Theories and Concepts:
- DISC Model: A robust behavioral framework categorizing people into Red, Yellow, Green, and Blue profiles based heavily on introversion/extroversion and task/relationship orientations.
- Situational Leadership: A smart model actively assessing an employee’s competence and commitment to determine the exact, specific leadership style urgently required for a given task.
- Theory X and Theory Y: A deep management theory outlining whether a boss inherently views employees as naturally lazy (X) or inherently motivated to succeed (Y).
- Driving Forces: Six intrinsic motivators (Theoretical, Utilitarian, Aesthetic, Social, Individualistic, Traditional) that robustly explain why people make life choices.
Books and Authors:
- The Human Side of Enterprise by Douglas McGregor: The foundational corporate text that successfully introduced the highly influential Theory X and Theory Y management paradigms.
- Surrounded by Idiots by Thomas Erikson: The author’s massive prequel book that successfully popularized the four-color DISC behavioral profiling system.
- Success with Feedback by Elizabeth Kuylenstierna: A book cited by Erikson discussing how people receive the majority of their life’s feedback during their first six years.
Persons:
- Thomas Erikson: Global behavioral expert, lecturer, and bestselling author of the wildly popular “Surrounded by” book series.

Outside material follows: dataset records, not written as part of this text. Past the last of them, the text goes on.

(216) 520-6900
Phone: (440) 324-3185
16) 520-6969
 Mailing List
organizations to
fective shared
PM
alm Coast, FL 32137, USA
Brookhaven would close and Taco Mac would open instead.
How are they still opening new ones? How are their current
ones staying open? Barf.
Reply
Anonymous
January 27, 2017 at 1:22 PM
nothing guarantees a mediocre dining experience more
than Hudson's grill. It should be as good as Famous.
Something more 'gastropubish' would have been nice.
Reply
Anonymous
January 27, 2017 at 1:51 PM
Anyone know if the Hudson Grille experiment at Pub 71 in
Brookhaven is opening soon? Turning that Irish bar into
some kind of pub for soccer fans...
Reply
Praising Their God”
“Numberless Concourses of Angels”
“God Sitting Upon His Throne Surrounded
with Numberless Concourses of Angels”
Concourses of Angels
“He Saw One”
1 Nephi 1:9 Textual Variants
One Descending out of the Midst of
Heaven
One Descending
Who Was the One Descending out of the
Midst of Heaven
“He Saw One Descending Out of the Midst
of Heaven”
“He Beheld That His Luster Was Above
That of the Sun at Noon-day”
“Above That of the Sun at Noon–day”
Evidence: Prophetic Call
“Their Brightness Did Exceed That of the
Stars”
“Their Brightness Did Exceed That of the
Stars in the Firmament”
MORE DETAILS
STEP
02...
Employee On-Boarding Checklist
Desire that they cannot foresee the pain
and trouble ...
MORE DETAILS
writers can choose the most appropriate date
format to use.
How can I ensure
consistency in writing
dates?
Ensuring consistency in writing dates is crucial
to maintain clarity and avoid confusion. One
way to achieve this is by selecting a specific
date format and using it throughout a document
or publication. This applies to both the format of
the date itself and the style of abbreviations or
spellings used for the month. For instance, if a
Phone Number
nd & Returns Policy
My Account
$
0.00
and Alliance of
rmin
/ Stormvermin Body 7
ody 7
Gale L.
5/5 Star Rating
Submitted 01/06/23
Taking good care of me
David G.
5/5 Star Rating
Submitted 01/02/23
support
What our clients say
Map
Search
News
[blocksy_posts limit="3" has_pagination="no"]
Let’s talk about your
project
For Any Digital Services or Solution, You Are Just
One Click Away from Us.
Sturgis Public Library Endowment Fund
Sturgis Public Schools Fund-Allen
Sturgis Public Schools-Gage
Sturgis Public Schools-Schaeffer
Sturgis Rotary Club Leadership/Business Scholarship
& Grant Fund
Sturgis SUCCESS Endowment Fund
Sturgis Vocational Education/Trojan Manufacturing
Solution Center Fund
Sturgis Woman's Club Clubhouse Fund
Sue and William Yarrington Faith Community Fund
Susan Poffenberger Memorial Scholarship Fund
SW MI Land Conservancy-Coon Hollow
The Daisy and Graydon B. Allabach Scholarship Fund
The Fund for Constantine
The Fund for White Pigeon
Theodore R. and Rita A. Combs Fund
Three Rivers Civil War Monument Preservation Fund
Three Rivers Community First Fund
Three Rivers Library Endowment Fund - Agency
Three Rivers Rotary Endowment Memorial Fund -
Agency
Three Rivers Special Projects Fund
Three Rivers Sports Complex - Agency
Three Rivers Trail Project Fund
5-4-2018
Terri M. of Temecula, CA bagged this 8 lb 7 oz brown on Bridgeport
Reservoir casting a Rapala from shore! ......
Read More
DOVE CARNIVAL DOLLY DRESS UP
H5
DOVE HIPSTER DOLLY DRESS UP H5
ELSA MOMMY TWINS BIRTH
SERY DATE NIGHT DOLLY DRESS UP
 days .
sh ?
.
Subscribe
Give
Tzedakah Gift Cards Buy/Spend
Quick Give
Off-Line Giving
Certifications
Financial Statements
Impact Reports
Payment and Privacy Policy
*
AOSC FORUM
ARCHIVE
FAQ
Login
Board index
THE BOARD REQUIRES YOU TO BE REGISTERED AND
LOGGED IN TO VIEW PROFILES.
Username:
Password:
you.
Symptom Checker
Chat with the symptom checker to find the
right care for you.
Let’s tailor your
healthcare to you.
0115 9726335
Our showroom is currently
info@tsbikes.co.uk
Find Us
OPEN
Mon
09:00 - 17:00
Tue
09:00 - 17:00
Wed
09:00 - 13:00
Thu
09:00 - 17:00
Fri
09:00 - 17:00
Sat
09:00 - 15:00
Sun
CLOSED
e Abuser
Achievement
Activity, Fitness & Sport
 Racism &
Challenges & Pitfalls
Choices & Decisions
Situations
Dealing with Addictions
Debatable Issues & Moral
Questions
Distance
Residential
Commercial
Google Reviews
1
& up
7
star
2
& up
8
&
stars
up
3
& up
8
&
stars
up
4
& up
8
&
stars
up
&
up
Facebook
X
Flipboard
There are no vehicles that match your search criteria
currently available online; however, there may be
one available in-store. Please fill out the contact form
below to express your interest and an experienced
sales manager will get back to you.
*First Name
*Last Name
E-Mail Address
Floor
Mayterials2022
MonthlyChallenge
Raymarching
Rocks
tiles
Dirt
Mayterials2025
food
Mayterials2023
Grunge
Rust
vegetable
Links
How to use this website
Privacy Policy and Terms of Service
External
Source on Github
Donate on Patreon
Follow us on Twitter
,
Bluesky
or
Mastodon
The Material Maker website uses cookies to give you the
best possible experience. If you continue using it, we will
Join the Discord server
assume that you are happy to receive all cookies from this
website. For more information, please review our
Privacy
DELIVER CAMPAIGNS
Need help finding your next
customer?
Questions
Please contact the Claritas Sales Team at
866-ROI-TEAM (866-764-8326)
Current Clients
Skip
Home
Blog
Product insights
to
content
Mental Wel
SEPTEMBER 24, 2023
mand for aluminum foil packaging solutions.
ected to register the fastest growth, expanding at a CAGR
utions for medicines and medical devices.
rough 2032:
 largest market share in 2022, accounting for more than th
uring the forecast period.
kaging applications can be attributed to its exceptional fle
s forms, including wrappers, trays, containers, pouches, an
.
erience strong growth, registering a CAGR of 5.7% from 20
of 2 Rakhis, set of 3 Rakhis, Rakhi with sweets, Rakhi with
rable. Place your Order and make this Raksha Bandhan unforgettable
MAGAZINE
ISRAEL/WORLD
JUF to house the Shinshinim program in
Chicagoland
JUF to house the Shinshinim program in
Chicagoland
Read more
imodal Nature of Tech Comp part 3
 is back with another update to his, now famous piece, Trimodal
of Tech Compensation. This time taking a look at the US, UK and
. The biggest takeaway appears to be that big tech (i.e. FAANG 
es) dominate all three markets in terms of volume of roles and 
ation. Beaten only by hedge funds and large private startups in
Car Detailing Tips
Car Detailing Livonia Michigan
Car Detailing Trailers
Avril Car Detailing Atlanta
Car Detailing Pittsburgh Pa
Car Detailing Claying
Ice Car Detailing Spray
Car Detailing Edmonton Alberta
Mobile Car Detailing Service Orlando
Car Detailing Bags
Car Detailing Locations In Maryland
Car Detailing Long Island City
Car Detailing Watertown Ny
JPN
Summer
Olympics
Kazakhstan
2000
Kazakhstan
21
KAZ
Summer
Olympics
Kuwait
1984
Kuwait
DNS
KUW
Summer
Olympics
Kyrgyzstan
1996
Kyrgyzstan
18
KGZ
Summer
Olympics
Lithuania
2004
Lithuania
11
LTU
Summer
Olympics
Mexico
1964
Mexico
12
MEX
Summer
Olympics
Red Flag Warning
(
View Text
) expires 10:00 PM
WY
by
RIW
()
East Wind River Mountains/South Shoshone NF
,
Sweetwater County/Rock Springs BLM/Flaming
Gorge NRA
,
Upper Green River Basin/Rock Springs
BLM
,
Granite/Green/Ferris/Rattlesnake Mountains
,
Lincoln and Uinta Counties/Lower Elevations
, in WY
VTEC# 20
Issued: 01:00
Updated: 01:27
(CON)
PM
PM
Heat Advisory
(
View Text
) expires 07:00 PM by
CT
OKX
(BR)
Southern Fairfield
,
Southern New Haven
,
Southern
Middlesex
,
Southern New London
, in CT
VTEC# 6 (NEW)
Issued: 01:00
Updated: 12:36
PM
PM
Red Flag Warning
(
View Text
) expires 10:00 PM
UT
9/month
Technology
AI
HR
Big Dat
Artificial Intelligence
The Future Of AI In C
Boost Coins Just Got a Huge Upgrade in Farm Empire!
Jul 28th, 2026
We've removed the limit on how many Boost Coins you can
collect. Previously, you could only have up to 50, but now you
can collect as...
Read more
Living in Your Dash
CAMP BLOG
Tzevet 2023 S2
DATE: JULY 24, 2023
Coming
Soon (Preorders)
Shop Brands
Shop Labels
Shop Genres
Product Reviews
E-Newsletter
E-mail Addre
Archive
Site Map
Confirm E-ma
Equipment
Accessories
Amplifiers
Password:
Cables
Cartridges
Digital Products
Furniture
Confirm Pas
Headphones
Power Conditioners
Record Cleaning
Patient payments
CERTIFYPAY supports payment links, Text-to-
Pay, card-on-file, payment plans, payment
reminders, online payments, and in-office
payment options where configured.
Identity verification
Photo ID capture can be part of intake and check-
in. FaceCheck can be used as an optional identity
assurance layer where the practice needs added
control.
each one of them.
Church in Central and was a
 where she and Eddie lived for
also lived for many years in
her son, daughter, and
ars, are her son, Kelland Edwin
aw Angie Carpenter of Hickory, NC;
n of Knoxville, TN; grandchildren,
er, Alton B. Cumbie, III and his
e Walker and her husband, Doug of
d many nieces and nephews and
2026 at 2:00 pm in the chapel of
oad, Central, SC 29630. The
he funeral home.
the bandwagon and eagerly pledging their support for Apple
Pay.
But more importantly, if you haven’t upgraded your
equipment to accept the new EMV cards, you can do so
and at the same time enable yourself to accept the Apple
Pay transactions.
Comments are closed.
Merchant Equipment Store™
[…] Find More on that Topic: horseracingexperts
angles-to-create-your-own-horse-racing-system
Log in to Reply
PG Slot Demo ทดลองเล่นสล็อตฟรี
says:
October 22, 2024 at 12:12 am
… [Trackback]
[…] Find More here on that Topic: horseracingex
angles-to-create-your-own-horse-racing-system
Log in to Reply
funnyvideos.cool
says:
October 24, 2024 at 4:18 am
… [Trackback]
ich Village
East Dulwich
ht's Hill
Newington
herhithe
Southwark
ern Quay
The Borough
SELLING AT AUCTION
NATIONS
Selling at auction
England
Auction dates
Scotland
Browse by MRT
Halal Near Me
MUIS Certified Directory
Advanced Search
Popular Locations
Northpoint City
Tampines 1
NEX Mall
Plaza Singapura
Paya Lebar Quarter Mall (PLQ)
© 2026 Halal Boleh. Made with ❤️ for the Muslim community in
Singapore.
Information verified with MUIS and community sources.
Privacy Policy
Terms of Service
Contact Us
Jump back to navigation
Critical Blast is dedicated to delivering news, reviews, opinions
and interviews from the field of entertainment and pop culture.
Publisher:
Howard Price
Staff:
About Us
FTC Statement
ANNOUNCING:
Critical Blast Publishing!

- William Moulton Marston: The early psychologist whose foundational writings and theories firmly formed the basis of the modern DISC system.
- Douglas McGregor: The brilliant management theorist who successfully developed the core concepts of Theory X and Theory Y.
- Paul Hersey and Ken Blanchard: The intelligent researchers who created the Situational Leadership model focusing heavily on specific employee development levels.
- Eduard Spranger: The perceptive theorist whose robust work defined the six primary driving forces active in work life.
- Elizabeth Kuylenstierna: An expert author on feedback mechanics referenced by Erikson.
How to Use This Book: Identify your own behavioral color and driving forces first. Use these deep insights to proactively “manage up” by tailoring your communication to your specific boss’s profile, or apply the situational leadership models to unlock your team’s hidden potential and massive productivity.
Conclusion
True leadership is never an accident—it is a deliberate, practiced form of communication that perfectly bridges the gap between different behavioral types and driving forces. Don’t let a bad boss ruin your career, and don’t let bad management permanently ruin your team. Take radical ownership of your workplace dynamics today and successfully transform frustration into unparalleled collaboration.